Castagnino advirtió sobre el riesgo de presionar el mercado crediticio para forzar el crecimiento y recordó la experiencia del gobierno de Mauricio Macri, donde el “boom” de los créditos UVA (atados a la inflación) terminó generando severas dificultades de pago para las familias cuando los precios se aceleraron.

En este sentido, vinculó la medida con la reciente habilitación regulatoria para otorgar préstamos locales en dólares utilizando los depósitos de los ahorristas, una herramienta de alto riesgo que no se implementaba en el país desde la crisis de 2001.

A pesar de la llamativa retórica oficial que asocia este programa con la “justicia social”, el impacto real de la medida “estará restringido a una porción muy minoritaria de la población”, manifestó.

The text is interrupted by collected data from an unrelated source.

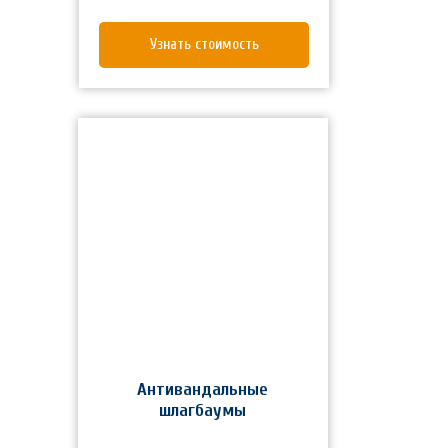
Узнать стоимость
Антивандальные
шлагбаумы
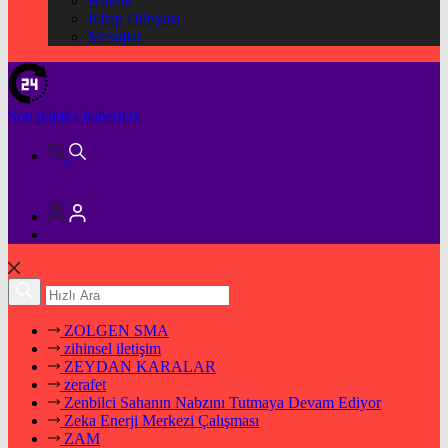
Hukuk
Kitap Dünyası
Mesajlar
Son dakika
haberleri
ZOLGEN SMA
zihinsel iletişim
ZEYDAN KARALAR
zerafet
Zenbilci Sahanın Nabzını Tutmaya Devam Ediyor
Zeka Enerji Merkezi Çalışması
ZAM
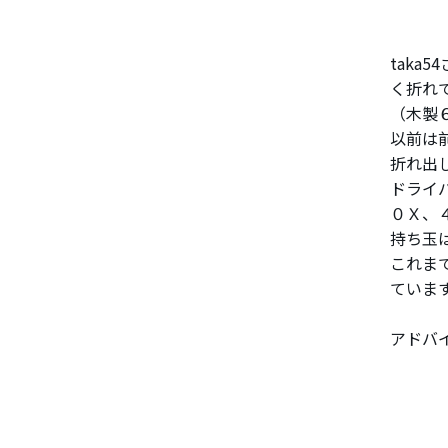
tak
く折れ
（木製
以前は
折れ出
ドライ
０Ｘ、
持ち玉
これま
ていま
アドバ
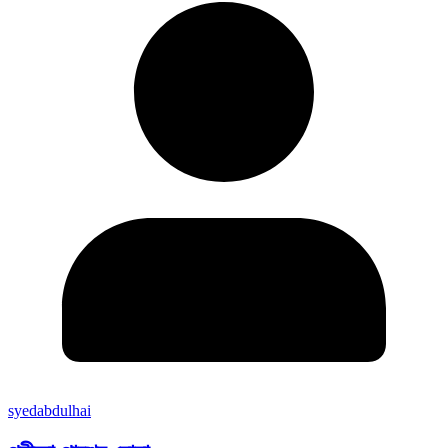
syedabdulhai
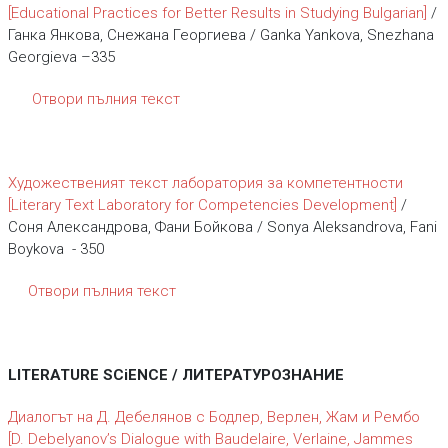
[Educational Practices for Better Results in Studying Bulgarian]
/
Ганка Янкова, Снежана Георгиева / Ganka Yankova, Snezhana
Georgieva –335
Отвори пълния текст
Художественият текст лаборатория за компетентности
[Literary Text Laboratory for Competencies Development]
/
Соня Александрова, Фани Бойкова / Sonya Aleksandrova, Fani
Boykova - 350
Отвори пълния текст
LITERATURE SCiENCE / ЛИТЕРАТУРОЗНАНИЕ
Диалогът на Д. Дебелянов с Бодлер, Верлен, Жам и Рембо
[D. Debelyanov’s Dialogue with Baudelaire, Verlaine, Jammes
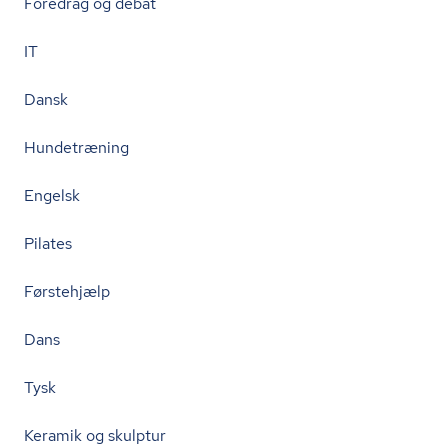
Foredrag og debat
IT
Dansk
Hundetræning
Engelsk
Pilates
Førstehjælp
Dans
Tysk
Keramik og skulptur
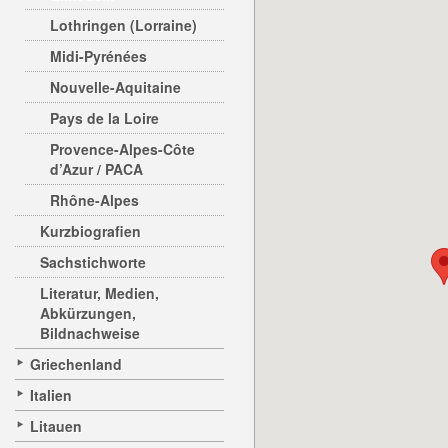
Lothringen (Lorraine)
Midi-Pyrénées
Nouvelle-Aquitaine
Pays de la Loire
Provence-Alpes-Côte
d’Azur / PACA
Rhône-Alpes
Kurzbiografien
Sachstichworte
Literatur, Medien,
Abkürzungen,
Bildnachweise
Griechenland
Italien
Litauen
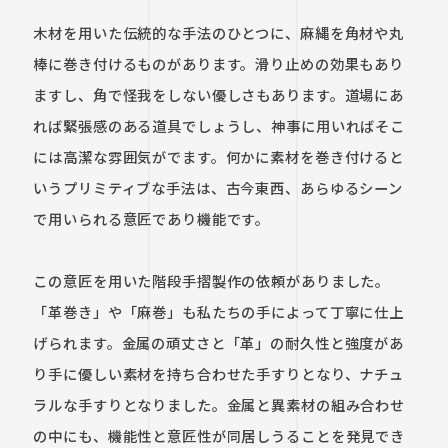
木材を用いた伝統的な手法のひとつに、麻縄を角材や丸
棒に巻き付けるものがあります。滑り止めの効果もあり
ますし、角で怪我をしない優しさもあります。道場にあ
れば緊張感のある道具でしょうし、神事に用いればそこ
には高潔な雰囲気がでます。何かに素材を巻き付けると
いうプリミティブな手法は、古今東西、あらゆるシーン
で用いられる意匠であり機能です。

この意匠を用いた階段手摺製作の依頼がありました。
「革巻き」や「麻巻」も私たちの手によって丁寧に仕上
げられます。金属の頑丈さと「革」の耐久性と強度があ
り手に優しい素材を持ち合わせた手すりとなり、ナチュ
ラルな手すりとなりました。金属と異素材の組み合わせ
の中にも、機能性と意匠性が同居しうることを発見でき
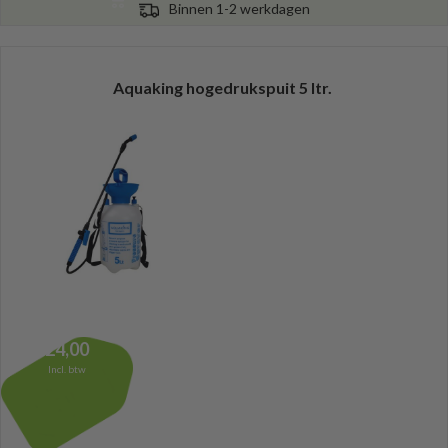
Binnen 1-2 werkdagen
Aquaking hogedrukspuit 5 ltr.
24,00
Incl. btw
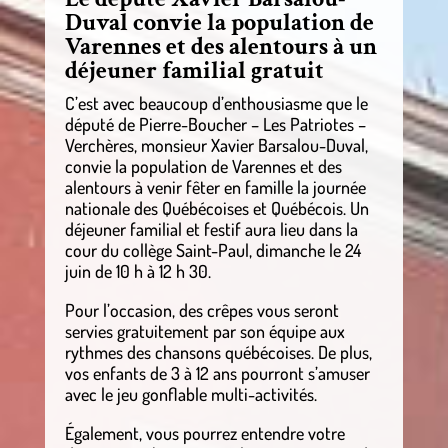
Duval convie la population de
Varennes et des alentours à un
déjeuner familial gratuit
C’est avec beaucoup d’enthousiasme que le
député de Pierre-Boucher – Les Patriotes –
Verchères, monsieur Xavier Barsalou-Duval,
convie la population de Varennes et des
alentours à venir fêter en famille la journée
nationale des Québécoises et Québécois. Un
déjeuner familial et festif aura lieu dans la
cour du collège Saint-Paul, dimanche le 24
juin de 10 h à 12 h 30.
Pour l’occasion, des crêpes vous seront
servies gratuitement par son équipe aux
rythmes des chansons québécoises. De plus,
vos enfants de 3 à 12 ans pourront s’amuser
avec le jeu gonflable multi-activités.
Également, vous pourrez entendre votre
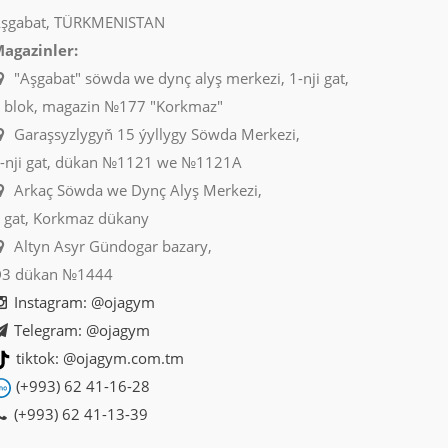
şgabat, TÜRKMENISTAN
agazinler:
"Aşgabat" söwda we dynç alyş merkezi, 1-nji gat,
 blok, magazin №177 "Korkmaz"
Garaşsyzlygyň 15 ýyllygy Söwda Merkezi,
-nji gat, dükan №1121 we №1121A
Arkaç Söwda we Dynç Alyş Merkezi,
 gat, Korkmaz dükany
Altyn Asyr Gündogar bazary,
3 dükan №1444
Instagram: @ojagym
Telegram: @ojagym
tiktok: @ojagym.com.tm
(+993) 62 41-16-28
(+993) 62 41-13-39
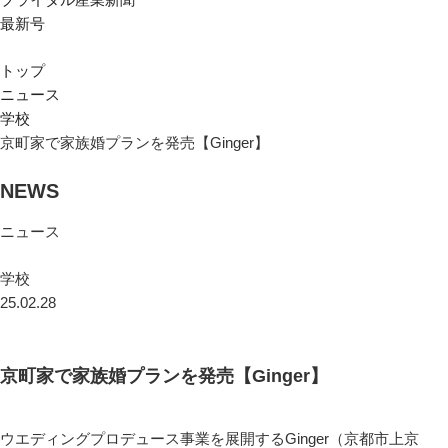
最新号
トップ
ニュース
学校
京町家で家族婚プランを発売【Ginger】
NEWS
ニュース
学校
25.02.28
京町家で家族婚プランを発売【Ginger】
ウエディングプロデュース事業を展開するGinger（京都市上京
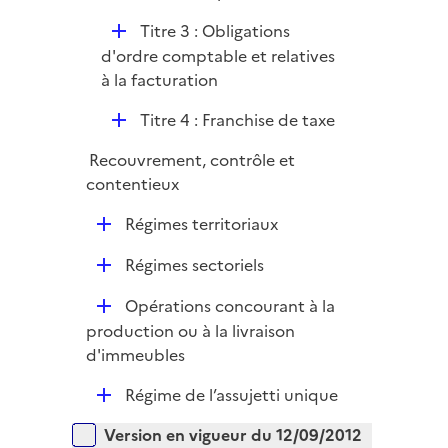
p
r
D
Titre 3 : Obligations
l
é
d'ordre comptable et relatives
i
p
à la facturation
e
l
r
D
Titre 4 : Franchise de taxe
i
é
e
Recouvrement, contrôle et
p
r
contentieux
l
i
D
Régimes territoriaux
e
é
r
D
Régimes sectoriels
p
é
l
D
Opérations concourant à la
p
i
é
production ou à la livraison
l
e
p
d'immeubles
i
r
l
e
D
Régime de l’assujetti unique
i
r
é
e
Versions sur la période
Version en vigueur du 12/09/2012
p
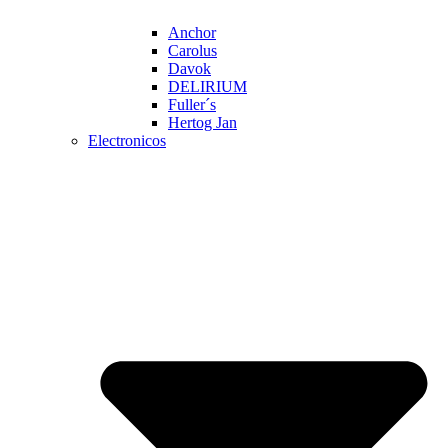
Anchor
Carolus
Davok
DELIRIUM
Fuller´s
Hertog Jan
Electronicos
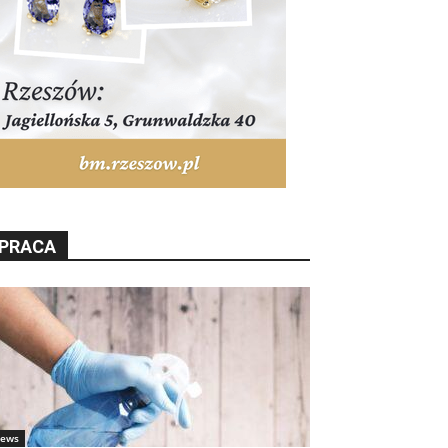
PRACA
ews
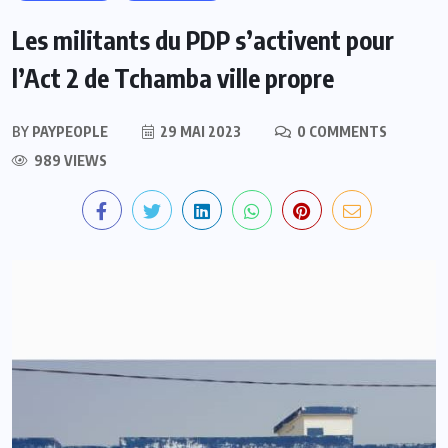
Les militants du PDP s’activent pour
l’Act 2 de Tchamba ville propre
BY
PAYPEOPLE
29 MAI 2023
0 COMMENTS
989 VIEWS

Con un presupuesto que equivale a apenas el 1,8% del total de activos del FGS, se estima que el beneficio alcanzará a un máximo de 18.000 familias, con préstamos que podrían llegar hasta los 200.000 dólares.

Castagnino concluyó que, “debido a los requisitos de sueldo registrado e ingresos medios-altos necesarios para calificar, el acceso estará limitado a un sector formal de la economía que hoy, paradójicamente, es uno de los más golpeados por la destrucción de puestos de trabajo bajo la actual gestión”.